Besides, he was born to it. He has but been eaten
out of the same trough from which he himself has eaten."
Joan looked at him with lips that trembled on the verge of speech.
"And don't forget," Sheldon added, "that he is the son of a chief, and
that as sure as fate his Port Adams tribesmen will take a white man's
head in payment."
"It is all so ghastly ridiculous," Joan finally said.

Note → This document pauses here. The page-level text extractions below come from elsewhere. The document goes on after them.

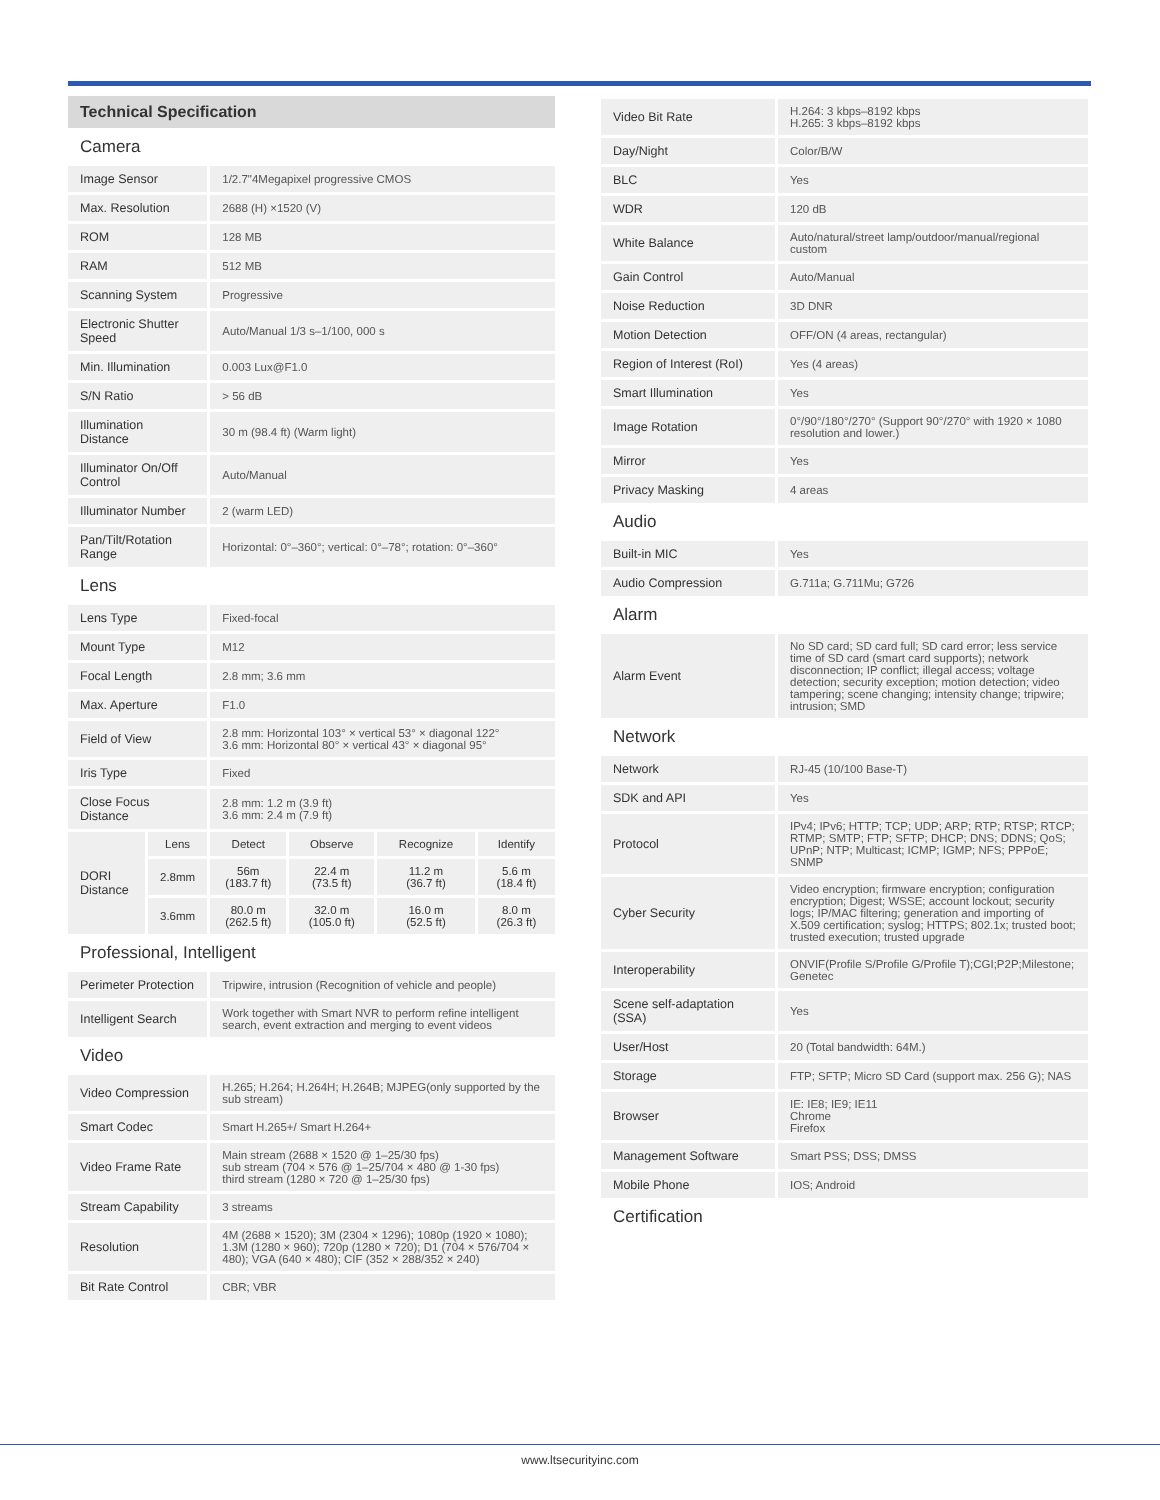Technical Specification
| Camera | | | | | |
| Image Sensor | | 1/2.7"4Megapixel progressive CMOS | | | |
| Max. Resolution | | 2688 (H) ×1520 (V) | | | |
| ROM | | 128 MB | | | |
| RAM | | 512 MB | | | |
| Scanning System | | Progressive | | | |
| Electronic Shutter Speed | | Auto/Manual 1/3 s–1/100, 000 s | | | |
| Min. Illumination | | 0.003 Lux@F1.0 | | | |
| S/N Ratio | | > 56 dB | | | |
| Illumination Distance | | 30 m (98.4 ft) (Warm light) | | | |
| Illuminator On/Off Control | | Auto/Manual | | | |
| Illuminator Number | | 2 (warm LED) | | | |
| Pan/Tilt/Rotation Range | | Horizontal: 0°–360°; vertical: 0°–78°; rotation: 0°–360° | | | |
| Lens | | | | | |
| Lens Type | | Fixed-focal | | | |
| Mount Type | | M12 | | | |
| Focal Length | | 2.8 mm; 3.6 mm | | | |
| Max. Aperture | | F1.0 | | | |
| Field of View | | 2.8 mm: Horizontal 103° × vertical 53° × diagonal 122° 3.6 mm: Horizontal 80° × vertical 43° × diagonal 95° | | | |
| Iris Type | | Fixed | | | |
| Close Focus Distance | | 2.8 mm: 1.2 m (3.9 ft) 3.6 mm: 2.4 m (7.9 ft) | | | |
| DORI Distance | Lens | Detect | Observe | Recognize | Identify |
| | 2.8mm | 56m (183.7 ft) | 22.4 m (73.5 ft) | 11.2 m (36.7 ft) | 5.6 m (18.4 ft) |
| | 3.6mm | 80.0 m (262.5 ft) | 32.0 m (105.0 ft) | 16.0 m (52.5 ft) | 8.0 m (26.3 ft) |
| Professional, Intelligent | | | | | |
| Perimeter Protection | | Tripwire, intrusion (Recognition of vehicle and people) | | | |
| Intelligent Search | | Work together with Smart NVR to perform refine intelligent search, event extraction and merging to event videos | | | |
| Video | | | | | |
| Video Compression | | H.265; H.264; H.264H; H.264B; MJPEG(only supported by the sub stream) | | | |
| Smart Codec | | Smart H.265+/ Smart H.264+ | | | |
| Video Frame Rate | | Main stream (2688 × 1520 @ 1–25/30 fps) sub stream (704 × 576 @ 1–25/704 × 480 @ 1-30 fps) third stream (1280 × 720 @ 1–25/30 fps) | | | |
| Stream Capability | | 3 streams | | | |
| Resolution | | 4M (2688 × 1520); 3M (2304 × 1296); 1080p (1920 × 1080); 1.3M (1280 × 960); 720p (1280 × 720); D1 (704 × 576/704 × 480); VGA (640 × 480); CIF (352 × 288/352 × 240) | | | |
| Bit Rate Control | | CBR; VBR | | | |
| Video Bit Rate | H.264: 3 kbps–8192 kbps H.265: 3 kbps–8192 kbps |
| Day/Night | Color/B/W |
| BLC | Yes |
| WDR | 120 dB |
| White Balance | Auto/natural/street lamp/outdoor/manual/regional custom |
| Gain Control | Auto/Manual |
| Noise Reduction | 3D DNR |
| Motion Detection | OFF/ON (4 areas, rectangular) |
| Region of Interest (RoI) | Yes (4 areas) |
| Smart Illumination | Yes |
| Image Rotation | 0°/90°/180°/270° (Support 90°/270° with 1920 × 1080 resolution and lower.) |
| Mirror | Yes |
| Privacy Masking | 4 areas |
| Audio | |
| Built-in MIC | Yes |
| Audio Compression | G.711a; G.711Mu; G726 |
| Alarm | |
| Alarm Event | No SD card; SD card full; SD card error; less service time of SD card (smart card supports); network disconnection; IP conflict; illegal access; voltage detection; security exception; motion detection; video tampering; scene changing; intensity change; tripwire; intrusion; SMD |
| Network | |
| Network | RJ-45 (10/100 Base-T) |
| SDK and API | Yes |
| Protocol | IPv4; IPv6; HTTP; TCP; UDP; ARP; RTP; RTSP; RTCP; RTMP; SMTP; FTP; SFTP; DHCP; DNS; DDNS; QoS; UPnP; NTP; Multicast; ICMP; IGMP; NFS; PPPoE; SNMP |
| Cyber Security | Video encryption; firmware encryption; configuration encryption; Digest; WSSE; account lockout; security logs; IP/MAC filtering; generation and importing of X.509 certification; syslog; HTTPS; 802.1x; trusted boot; trusted execution; trusted upgrade |
| Interoperability | ONVIF(Profile S/Profile G/Profile T);CGI;P2P;Milestone; Genetec |
| Scene self-adaptation (SSA) | Yes |
| User/Host | 20 (Total bandwidth: 64M.) |
| Storage | FTP; SFTP; Micro SD Card (support max. 256 G); NAS |
| Browser | IE: IE8; IE9; IE11 Chrome Firefox |
| Management Software | Smart PSS; DSS; DMSS |
| Mobile Phone | IOS; Android |
| Certification | |
www.ltsecurityinc.com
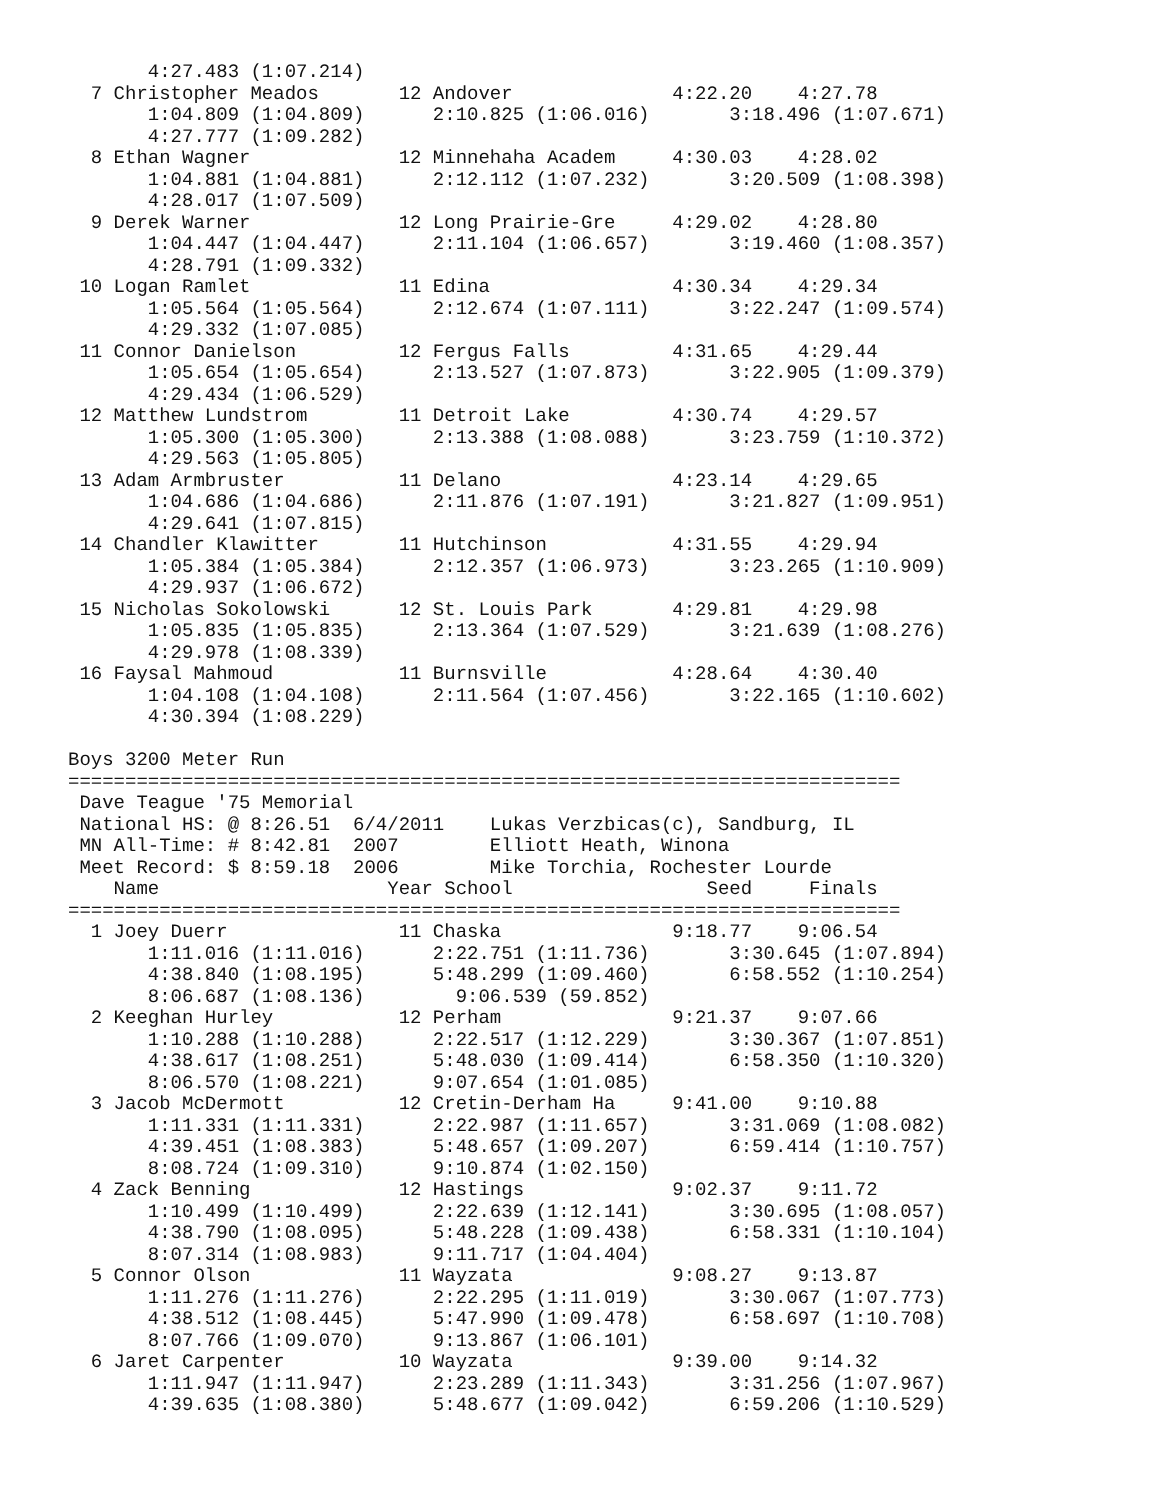4:27.483 (1:07.214)
  7 Christopher Meados       12 Andover              4:22.20    4:27.78
       1:04.809 (1:04.809)      2:10.825 (1:06.016)       3:18.496 (1:07.671)
       4:27.777 (1:09.282)
  8 Ethan Wagner             12 Minnehaha Academ     4:30.03    4:28.02
       1:04.881 (1:04.881)      2:12.112 (1:07.232)       3:20.509 (1:08.398)
       4:28.017 (1:07.509)
  9 Derek Warner             12 Long Prairie-Gre     4:29.02    4:28.80
       1:04.447 (1:04.447)      2:11.104 (1:06.657)       3:19.460 (1:08.357)
       4:28.791 (1:09.332)
 10 Logan Ramlet             11 Edina                4:30.34    4:29.34
       1:05.564 (1:05.564)      2:12.674 (1:07.111)       3:22.247 (1:09.574)
       4:29.332 (1:07.085)
 11 Connor Danielson         12 Fergus Falls         4:31.65    4:29.44
       1:05.654 (1:05.654)      2:13.527 (1:07.873)       3:22.905 (1:09.379)
       4:29.434 (1:06.529)
 12 Matthew Lundstrom        11 Detroit Lake         4:30.74    4:29.57
       1:05.300 (1:05.300)      2:13.388 (1:08.088)       3:23.759 (1:10.372)
       4:29.563 (1:05.805)
 13 Adam Armbruster          11 Delano               4:23.14    4:29.65
       1:04.686 (1:04.686)      2:11.876 (1:07.191)       3:21.827 (1:09.951)
       4:29.641 (1:07.815)
 14 Chandler Klawitter       11 Hutchinson           4:31.55    4:29.94
       1:05.384 (1:05.384)      2:12.357 (1:06.973)       3:23.265 (1:10.909)
       4:29.937 (1:06.672)
 15 Nicholas Sokolowski      12 St. Louis Park       4:29.81    4:29.98
       1:05.835 (1:05.835)      2:13.364 (1:07.529)       3:21.639 (1:08.276)
       4:29.978 (1:08.339)
 16 Faysal Mahmoud           11 Burnsville           4:28.64    4:30.40
       1:04.108 (1:04.108)      2:11.564 (1:07.456)       3:22.165 (1:10.602)
       4:30.394 (1:08.229)

Boys 3200 Meter Run
=========================================================================
 Dave Teague '75 Memorial
 National HS: @ 8:26.51  6/4/2011    Lukas Verzbicas(c), Sandburg, IL
 MN All-Time: # 8:42.81  2007        Elliott Heath, Winona
 Meet Record: $ 8:59.18  2006        Mike Torchia, Rochester Lourde
    Name                    Year School                 Seed     Finals
=========================================================================
  1 Joey Duerr               11 Chaska               9:18.77    9:06.54
       1:11.016 (1:11.016)      2:22.751 (1:11.736)       3:30.645 (1:07.894)
       4:38.840 (1:08.195)      5:48.299 (1:09.460)       6:58.552 (1:10.254)
       8:06.687 (1:08.136)        9:06.539 (59.852)
  2 Keeghan Hurley           12 Perham               9:21.37    9:07.66
       1:10.288 (1:10.288)      2:22.517 (1:12.229)       3:30.367 (1:07.851)
       4:38.617 (1:08.251)      5:48.030 (1:09.414)       6:58.350 (1:10.320)
       8:06.570 (1:08.221)      9:07.654 (1:01.085)
  3 Jacob McDermott          12 Cretin-Derham Ha     9:41.00    9:10.88
       1:11.331 (1:11.331)      2:22.987 (1:11.657)       3:31.069 (1:08.082)
       4:39.451 (1:08.383)      5:48.657 (1:09.207)       6:59.414 (1:10.757)
       8:08.724 (1:09.310)      9:10.874 (1:02.150)
  4 Zack Benning             12 Hastings             9:02.37    9:11.72
       1:10.499 (1:10.499)      2:22.639 (1:12.141)       3:30.695 (1:08.057)
       4:38.790 (1:08.095)      5:48.228 (1:09.438)       6:58.331 (1:10.104)
       8:07.314 (1:08.983)      9:11.717 (1:04.404)
  5 Connor Olson             11 Wayzata              9:08.27    9:13.87
       1:11.276 (1:11.276)      2:22.295 (1:11.019)       3:30.067 (1:07.773)
       4:38.512 (1:08.445)      5:47.990 (1:09.478)       6:58.697 (1:10.708)
       8:07.766 (1:09.070)      9:13.867 (1:06.101)
  6 Jaret Carpenter          10 Wayzata              9:39.00    9:14.32
       1:11.947 (1:11.947)      2:23.289 (1:11.343)       3:31.256 (1:07.967)
       4:39.635 (1:08.380)      5:48.677 (1:09.042)       6:59.206 (1:10.529)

"And--er--romantic," he suggested slyly.
She did not answer, and turned away; but Sheldon knew that the shaft had
gone home.
"That fella boy he sick, belly belong him walk about," Binu Charley said,
pointing to the Poonga-Poonga man whose shoulder had been scratched by
the arrow an hour before.
The boy was sitting down and groaning, his arms clasping his bent knees,
his head drooped forward and rolling painfully back and forth. For fear
of poison, Sheldon had immediately scarified the wound and injected
permanganate of potash; but in spite of the precaution the shoulder was
swelling rapidly.
"We'll take him on to where Tudor is lying," Joan said. "The walking
will help to keep up his circulation and scatter the poison. Adamu Adam,
you take hold that boy. Maybe he will want to sleep. Shake him up. If
he sleep he die."
The advance was more rapid now, for Binu Charley placed the captive
bushman in front of him and made him clear the run-way of traps.